# Christmas Vaca near Helen - ideas for getting the kids in the woods?



## bcontento (Oct 7, 2016)

greetings all! We are taking a vacation near Helen, GA over Christmas (23rd-28th). I would LOVE to get my son and daughter (both 13yrs old) into the woods. They are both fairly experienced (taken hogs and doves). I'm looking for some guidance on location and regs. Since we are on a trip, we're looking for small game/bird options primarily (quail, pheasant, dove, grouse, squirrel, rabbit)

From what I've read, I'm thinking I'll get the Avid Angler license: 3 Day Hunting/Fishing Combo License, 3 Day Trout License (we fish, too and would love to find some trout) with the add-on MIP for migratory birds. $30 total. Unfortunately, I don't see much in the way of details on exactly what the licenses "includes" or exclude. Does this license take care of my small game and migratory bird plans? Do I need a WMA permit of some kind to hunt the WMAs like I do in FL?

I've read through much of the Georgia Wildlife site to try and figure things out. From what I can best tell, we are staying in Region 2 (south of Helen near Cleveland). It appears that our closest WMAs are Lula Bridge, Chattahoochee, Wilson Shoals, and Lake Russell. I did see and read about Buck Shoals (actually very close to where we are staying), but it appears that all access to the property is by quota draw only, is that correct? BUMMER! That would be perfect with the whole kids-focused premise for the land.

Of those areas, what would be our best bet for finding some small game? Any super-secret honey-holes you are willing to divulge?  Would LOVE for my kids to take their first rabbit!

Other than WMAs, are there open public hunting lands in the area?

The only two Quota hunts that appear to fall in our time frame are:
Quail - JOE KURZ - 1ST HUNT
Rabbit - CHATTAHOOCHEE FALL LINE - FT PERRY 4TH HUNT

Unfortunately, both are in Region 4 and too far away.

Lastly, I wouldn't be completely closed to the idea of a guided hunt. Cost of course becomes the biggest factor, but I think if we could find a reasonable rate for a guided duck, grouse, quail, or phaesant hunt, we'd be into that. I've reached out to a couple of places hoping to find a "Deal" for a dad and his kids, but no luck yet.

Any help you can provide is GREATLY appreciated!


----------



## AliBubba (Oct 7, 2016)

Check Smithgall Woods for trout and other activities.
http://gastateparks.org/SmithgallWoods
The Chattahoochee WMA is open for small game/hogs. Check the regs.


----------



## bcontento (Oct 7, 2016)

**Assignment 1:**
In the forum thread about hunting near Helen, how old are the poster's son and daughter?
**Assignment 2:**
Please rewrite the paragraph of the forum thread about hunting near Helen that begins "I've read through much of the Georgia Wildlife site" as a short bulleted list, keeping its main facts.
**Assignment 3:**
Write the next part of the forum thread about hunting near Helen, picking up after its final line.
The records that come next are from a separate source.

**Record extracts:**
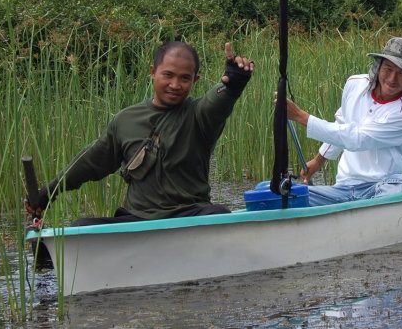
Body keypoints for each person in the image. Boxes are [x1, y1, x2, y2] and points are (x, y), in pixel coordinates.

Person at [26, 41, 254, 225]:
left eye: (185, 78)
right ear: (153, 72)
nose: (175, 84)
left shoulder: (200, 115)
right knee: (81, 227)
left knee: (218, 214)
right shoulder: (125, 120)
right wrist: (47, 193)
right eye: (168, 75)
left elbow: (219, 99)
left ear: (196, 80)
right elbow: (89, 164)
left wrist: (234, 83)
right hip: (138, 220)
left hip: (190, 215)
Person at [285, 36, 402, 206]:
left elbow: (357, 138)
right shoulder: (355, 84)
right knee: (287, 196)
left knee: (396, 187)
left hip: (384, 185)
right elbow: (342, 125)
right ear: (378, 66)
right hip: (344, 187)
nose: (392, 79)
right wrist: (318, 161)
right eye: (388, 69)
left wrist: (301, 117)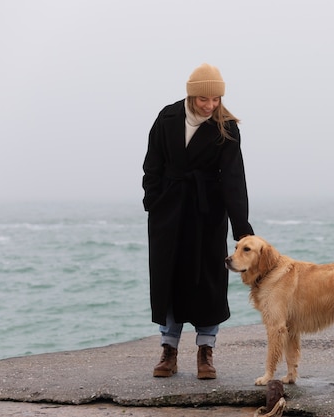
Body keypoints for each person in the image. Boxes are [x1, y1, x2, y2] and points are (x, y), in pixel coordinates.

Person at [142, 63, 254, 380]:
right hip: (169, 212)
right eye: (204, 99)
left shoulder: (226, 127)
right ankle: (169, 350)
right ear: (192, 96)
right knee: (169, 278)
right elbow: (152, 163)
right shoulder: (167, 118)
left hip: (207, 214)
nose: (210, 106)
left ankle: (206, 351)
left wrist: (241, 227)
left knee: (208, 281)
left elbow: (234, 179)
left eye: (216, 99)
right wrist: (153, 201)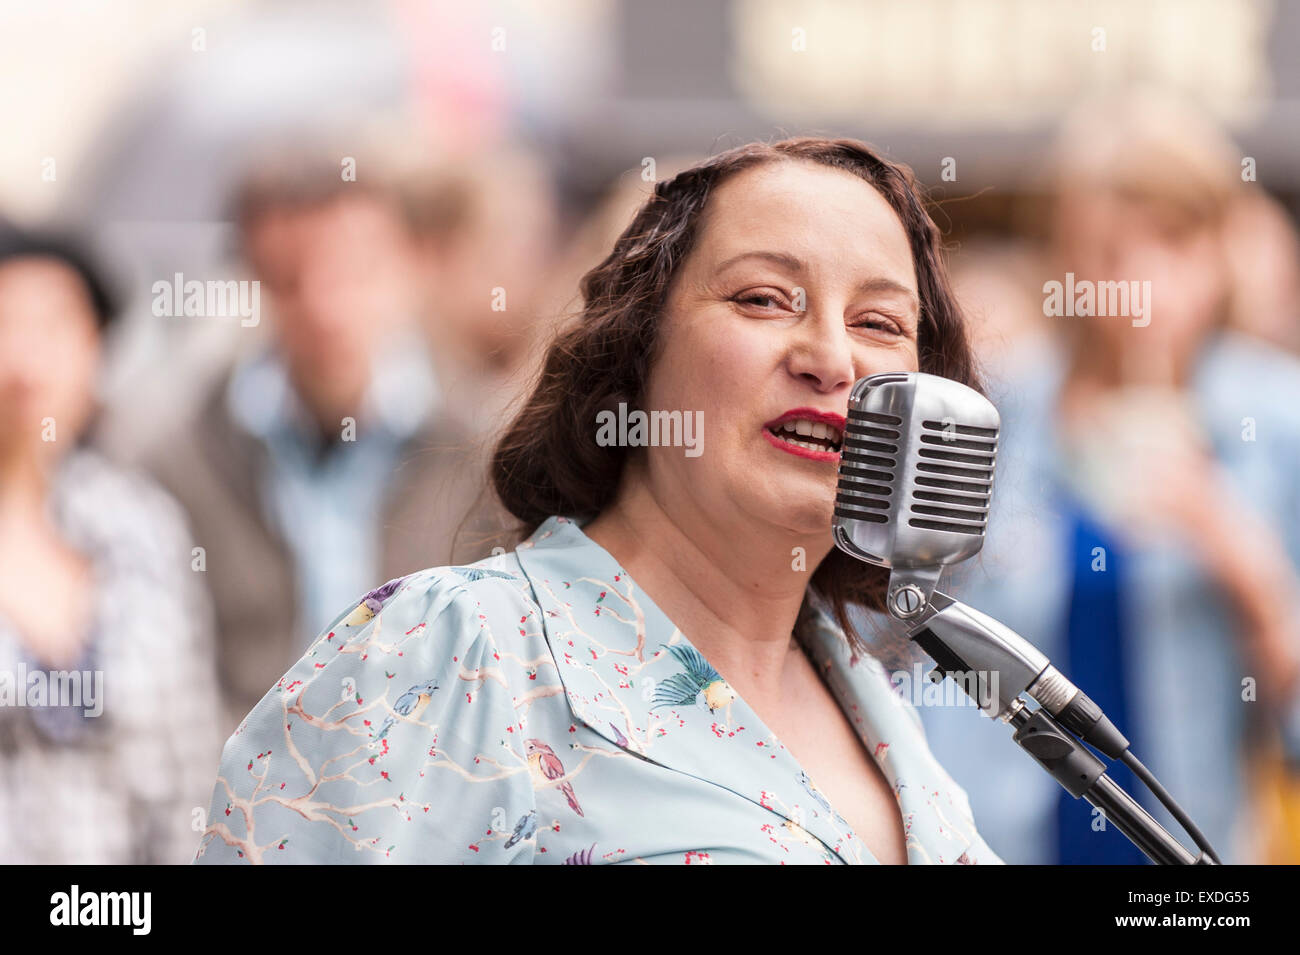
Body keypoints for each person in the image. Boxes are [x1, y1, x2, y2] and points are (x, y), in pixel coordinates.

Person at [194, 137, 1003, 865]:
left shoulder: (874, 695)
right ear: (636, 352)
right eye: (762, 298)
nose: (832, 357)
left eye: (879, 322)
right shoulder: (454, 656)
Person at [919, 91, 1300, 864]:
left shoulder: (1272, 419)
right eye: (1111, 253)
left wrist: (1246, 565)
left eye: (1175, 242)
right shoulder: (998, 411)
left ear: (1220, 252)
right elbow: (910, 645)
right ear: (1066, 256)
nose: (1143, 284)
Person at [144, 157, 502, 738]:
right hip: (244, 786)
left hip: (435, 781)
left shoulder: (488, 445)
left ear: (411, 265)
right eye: (288, 280)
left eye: (354, 275)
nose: (324, 308)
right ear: (252, 283)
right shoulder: (175, 453)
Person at [0, 226, 223, 863]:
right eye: (4, 324)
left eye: (55, 327)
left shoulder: (140, 527)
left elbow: (189, 763)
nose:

**Task answer 1:**
Both are 13 years old.

**Task answer 2:**
- The poster read much of the Georgia Wildlife site.
- They will be staying in Region 2, south of Helen near Cleveland.
- The closest WMAs appear to be Lula Bridge, Chattahoochee, Wilson Shoals, and Lake Russell.
- Buck Shoals is very close to where they are staying, but all access seems to be by quota draw only.
- Buck Shoals would have been ideal, since the land has a kids-focused premise.

**Task answer 3:**
Thanks. Smithgall has no open hunts in our dates but will check it out for fishing.


----------



## Hareshunting (Oct 7, 2016)

Check with etowah valley they may do quail or pheasant hunt. It is in Dawson county. Also small game in any of the NF management areas are an option. Dawson forest or lake Russell would be your best bet for small game.


----------



## AliBubba (Oct 8, 2016)

Small game > Jan 26-28?


----------



## AliBubba (Oct 8, 2016)

BTW - for small game you can use muzzle loaders and shoot a hog if you come across one..


----------



## NE GA Pappy (Oct 8, 2016)

dawson forest would be my pick over Lake Russell.  Russell is tough anytime, but in December, small game would be a hard sell.


----------



## bfriendly (Oct 9, 2016)

Go for a late night walk and do some tree knocks...........listen to the woods at night
I know, I know..........but if you are in Helen, its a great place to do such a thing. 

Besides, its soooo rediculous, it might even be fun and you guys can be laughing for hours.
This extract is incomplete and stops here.